* **Your instructions**:
Retype only what runs from the beginning of the data through the line with "je zur Hälfte"; please omit the pictures and keep every line exact.
===
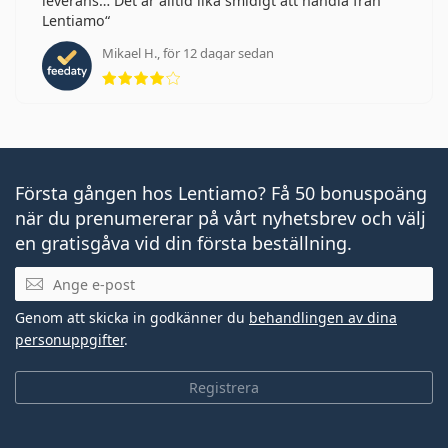
leverans… Det är alltid lika smidigt att handla från
Lentiamo
Mikael H., för 12 dagar sedan
Betyg 4 av 5
Första gången hos Lentiamo? Få 50 bonuspoäng
när du prenumererar på vårt nyhetsbrev och välj
en gratisgåva vid din första beställning.
Mejladress
Genom att skicka in godkänner du
behandlingen av dina
personuppgifter
.
Registrera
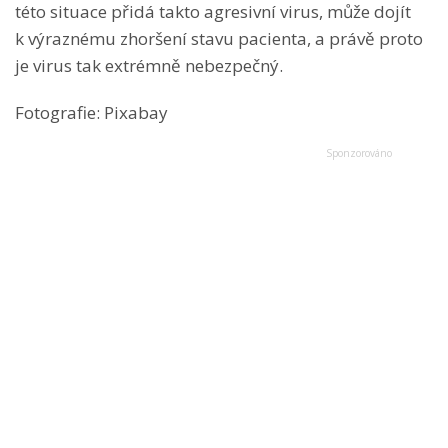
této situace přidá takto agresivní virus, může dojít
k výraznému zhoršení stavu pacienta, a právě proto
je virus tak extrémně nebezpečný.
Fotografie: Pixabay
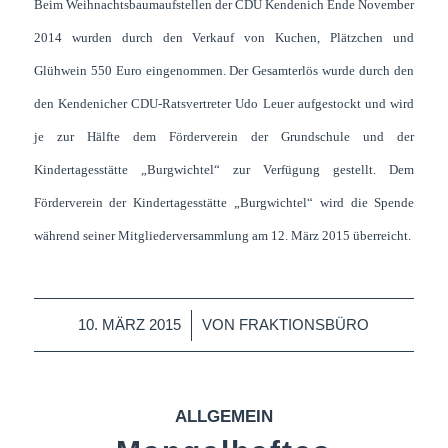
Beim Weihnachtsbaumaufstellen der CDU Kendenich Ende November
2014 wurden durch den Verkauf von Kuchen, Plätzchen und
Glühwein 550 Euro eingenommen. Der Gesamterlös wurde durch den
den Kendenicher CDU-Ratsvertreter Udo Leuer aufgestockt und wird
je zur Hälfte dem Förderverein der Grundschule und der
Kindertagesstätte „Burgwichtel“ zur Verfügung gestellt. Dem
Förderverein der Kindertagesstätte „Burgwichtel“ wird die Spende
während seiner Mitgliederversammlung am 12. März 2015 überreicht.
/
10. MÄRZ 2015
VON
FRAKTIONSBÜRO
ALLGEMEIN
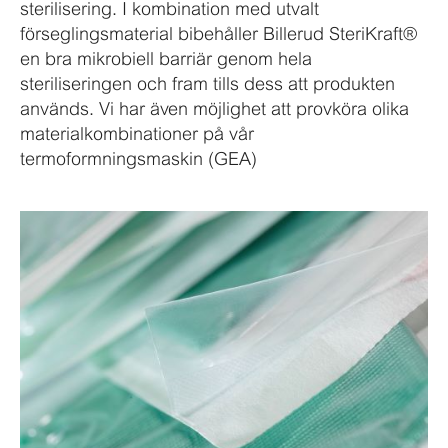
sterilisering. I kombination med utvalt
förseglingsmaterial bibehåller Billerud SteriKraft®
en bra mikrobiell barriär genom hela
steriliseringen och fram tills dess att produkten
används. Vi har även möjlighet att provköra olika
materialkombinationer på vår
termoformningsmaskin (GEA)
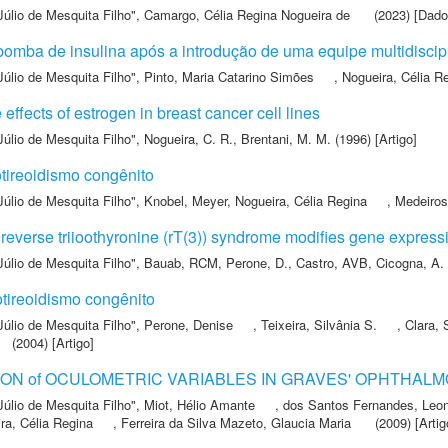
Júlio de Mesquita Filho"
,
Camargo, Célia Regina Nogueira de
(2023) [Dado
bomba de insulina após a introdução de uma equipe multidiscip
Júlio de Mesquita Filho"
,
Pinto, Maria Catarino Simões
,
Nogueira, Célia R
effects of estrogen in breast cancer cell lines
Júlio de Mesquita Filho"
,
Nogueira, C. R.
,
Brentani, M. M.
(1996) [Artigo]
tireoidismo congênito
Júlio de Mesquita Filho"
,
Knobel, Meyer
,
Nogueira, Célia Regina
,
Medeiros
 reverse triioothyronine (rT(3)) syndrome modifies gene expressio
Júlio de Mesquita Filho"
,
Bauab, RCM
,
Perone, D.
,
Castro, AVB
,
Cicogna, A.
tireoidismo congênito
Júlio de Mesquita Filho"
,
Perone, Denise
,
Teixeira, Silvânia S.
,
Clara, 
(2004) [Artigo]
ON of OCULOMETRIC VARIABLES IN GRAVES' OPHTHAL
Júlio de Mesquita Filho"
,
Miot, Hélio Amante
,
dos Santos Fernandes, Leon
ra, Célia Regina
,
Ferreira da Silva Mazeto, Glaucia Maria
(2009) [Artig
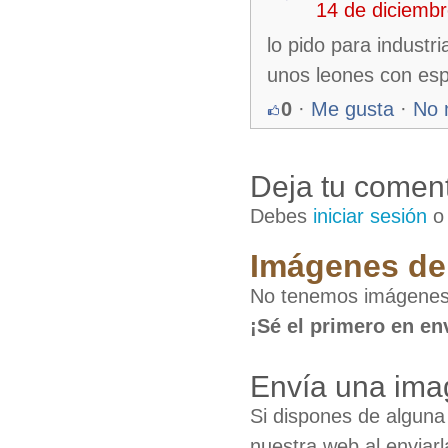
14 de diciemb
lo pido para industr
unos leones con esp
0
·
Me gusta
·
No 
Deja tu coment
Debes
iniciar sesión
Imágenes de
No tenemos imágenes
¡Sé el primero en en
Envía una ima
Si dispones de algun
nuestra web al enviarl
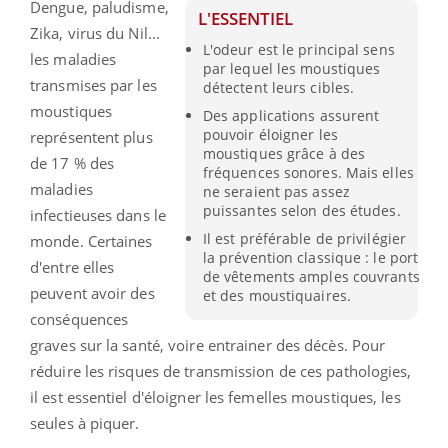
Dengue, paludisme,
L'ESSENTIEL
Zika, virus du Nil...
L'odeur est le principal sens
les maladies
par lequel les moustiques
transmises par les
détectent leurs cibles.
moustiques
Des applications assurent
pouvoir éloigner les
représentent plus
moustiques grâce à des
de 17 % des
fréquences sonores. Mais elles
maladies
ne seraient pas assez
puissantes selon des études.
infectieuses dans le
Il est préférable de privilégier
monde. Certaines
la prévention classique : le port
d'entre elles
de vêtements amples couvrants
peuvent avoir des
et des moustiquaires.
conséquences
graves sur la santé, voire entrainer des décès. Pour
réduire les risques de transmission de ces pathologies,
il est essentiel d'éloigner les femelles moustiques, les
seules à piquer.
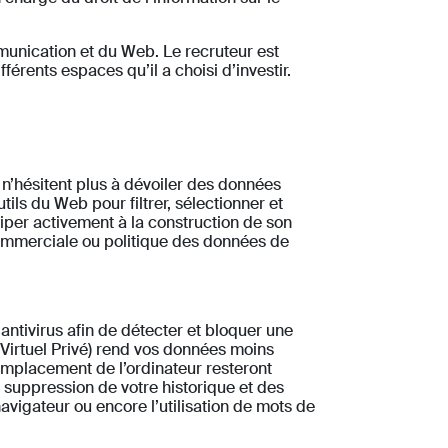
munication et du Web. Le recruteur est
férents espaces qu’il a choisi d’investir.
s n’hésitent plus à dévoiler des données
tils du Web pour filtrer, sélectionner et
iper activement à la construction de son
n commerciale ou politique des données de
antivirus afin de détecter et bloquer une
u Virtuel Privé) rend vos données moins
l’emplacement de l’ordinateur resteront
 suppression de votre historique et des
navigateur ou encore l’utilisation de mots de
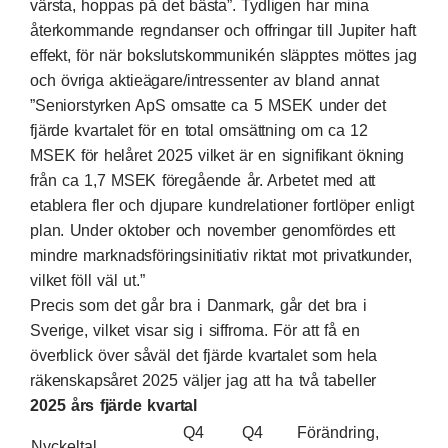
värsta, hoppas på det bästa”. Tydligen har mina
återkommande regndanser och offringar till Jupiter haft
effekt, för när
bokslutskommunikén
släpptes möttes jag
och övriga aktieägare/intressenter av bland annat
”Seniorstyrken ApS omsatte ca 5 MSEK under det
fjärde kvartalet för en total omsättning om ca 12
MSEK för helåret 2025 vilket är en signifikant ökning
från ca 1,7 MSEK föregående år. Arbetet med att
etablera fler och djupare kundrelationer fortlöper enligt
plan. Under oktober och november genomfördes ett
mindre marknadsföringsinitiativ riktat mot privatkunder,
vilket föll väl ut.”
Precis som det går bra i Danmark, går det bra i
Sverige, vilket visar sig i siffrorna. För att få en
överblick över såväl det fjärde kvartalet som hela
räkenskapsåret 2025 väljer jag att ha två tabeller
2025 års fjärde kvartal
Q4
Q4
Förändring,
Nyckeltal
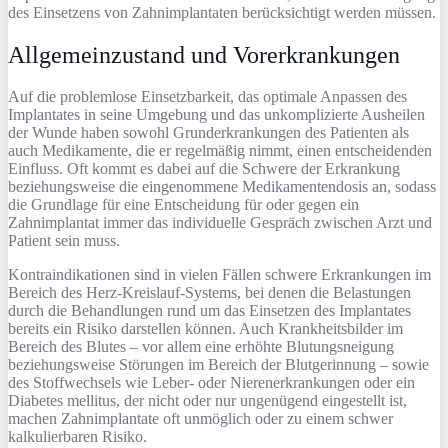
des Einsetzens von Zahnimplantaten berücksichtigt werden müssen.
Allgemeinzustand und Vorerkrankungen
Auf die problemlose Einsetzbarkeit, das optimale Anpassen des
Implantates in seine Umgebung und das unkomplizierte Ausheilen
der Wunde haben sowohl Grunderkrankungen des Patienten als
auch Medikamente, die er regelmäßig nimmt, einen entscheidenden
Einfluss. Oft kommt es dabei auf die Schwere der Erkrankung
beziehungsweise die eingenommene Medikamentendosis an, sodass
die Grundlage für eine Entscheidung für oder gegen ein
Zahnimplantat immer das individuelle Gespräch zwischen Arzt und
Patient sein muss.
Kontraindikationen sind in vielen Fällen schwere Erkrankungen im
Bereich des Herz-Kreislauf-Systems, bei denen die Belastungen
durch die Behandlungen rund um das Einsetzen des Implantates
bereits ein Risiko darstellen können. Auch Krankheitsbilder im
Bereich des Blutes – vor allem eine erhöhte Blutungsneigung
beziehungsweise Störungen im Bereich der Blutgerinnung – sowie
des Stoffwechsels wie Leber- oder Nierenerkrankungen oder ein
Diabetes mellitus, der nicht oder nur ungenügend eingestellt ist,
machen Zahnimplantate oft unmöglich oder zu einem schwer
kalkulierbaren Risiko.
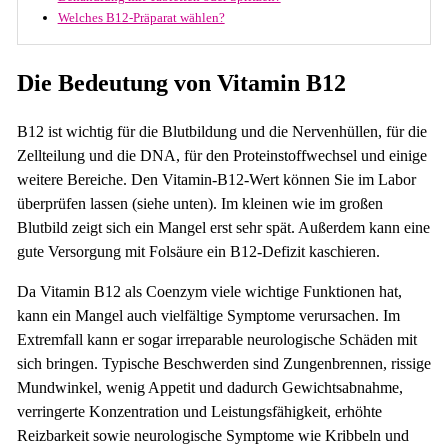
Welches B12-Präparat wählen?
Die Bedeutung von Vitamin B12
B12 ist wichtig für die Blutbildung und die Nervenhüllen, für die
Zellteilung und die DNA, für den Proteinstoffwechsel und einige
weitere Bereiche. Den Vitamin-B12-Wert können Sie im Labor
überprüfen lassen (siehe unten). Im kleinen wie im großen
Blutbild zeigt sich ein Mangel erst sehr spät. Außerdem kann eine
gute Versorgung mit Folsäure ein B12-Defizit kaschieren.
Da Vitamin B12 als Coenzym viele wichtige Funktionen hat,
kann ein Mangel auch vielfältige Symptome verursachen. Im
Extremfall kann er sogar irreparable neurologische Schäden mit
sich bringen. Typische Beschwerden sind Zungenbrennen, rissige
Mundwinkel, wenig Appetit und dadurch Gewichtsabnahme,
verringerte Konzentration und Leistungsfähigkeit, erhöhte
Reizbarkeit sowie neurologische Symptome wie Kribbeln und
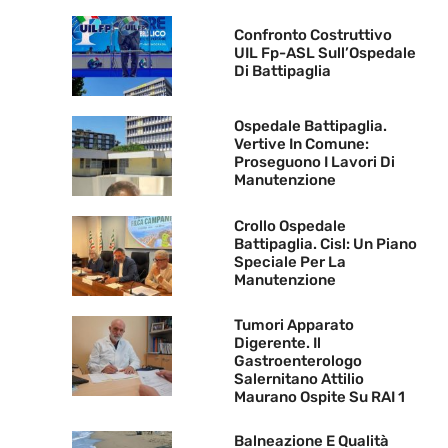
Confronto Costruttivo
UIL Fp-ASL Sull’Ospedale
Di Battipaglia
Ospedale Battipaglia.
Vertive In Comune:
Proseguono I Lavori Di
Manutenzione
Crollo Ospedale
Battipaglia. Cisl: Un Piano
Speciale Per La
Manutenzione
Tumori Apparato
Digerente. Il
Gastroenterologo
Salernitano Attilio
Maurano Ospite Su RAI 1
Balneazione E Qualità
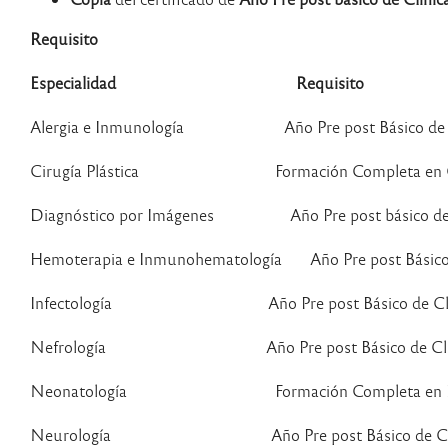
Requisito
Especialidad Requisito
Alergia e Inmunología Año Pre post Básico de Cl
Cirugía Plástica Formación Completa en Cir
Diagnóstico por Imágenes Año Pre post básico de 
Hemoterapia e Inmunohematología Año Pre post Básico 
Infectología Año Pre post Básico de Clíni
Nefrología Año Pre post Básico de Clíni
Neonatología Formación Completa en Ped
Neurología Año Pre post Básico de Clíni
===
* **Response**:
leverans… Det är alltid lika smidigt att handla från
Lentiamo
Mikael H., för 12 dagar sedan
Betyg 4 av 5
Första gången hos Lentiamo? Få 50 bonuspoäng
när du prenumererar på vårt nyhetsbrev och välj
en gratisgåva vid din första beställning.
Mejladress
Genom att skicka in godkänner du
behandlingen av dina
personuppgifter
.
Registrera
této situace přidá takto agresivní virus, může dojít
k výraznému zhoršení stavu pacienta, a právě proto
je virus tak extrémně nebezpečný.
Fotografie: Pixabay
Beim Weihnachtsbaumaufstellen der CDU Kendenich Ende November
2014 wurden durch den Verkauf von Kuchen, Plätzchen und
Glühwein 550 Euro eingenommen. Der Gesamterlös wurde durch den
den Kendenicher CDU-Ratsvertreter Udo Leuer aufgestockt und wird
je zur Hälfte dem Förderverein der Grundschule und der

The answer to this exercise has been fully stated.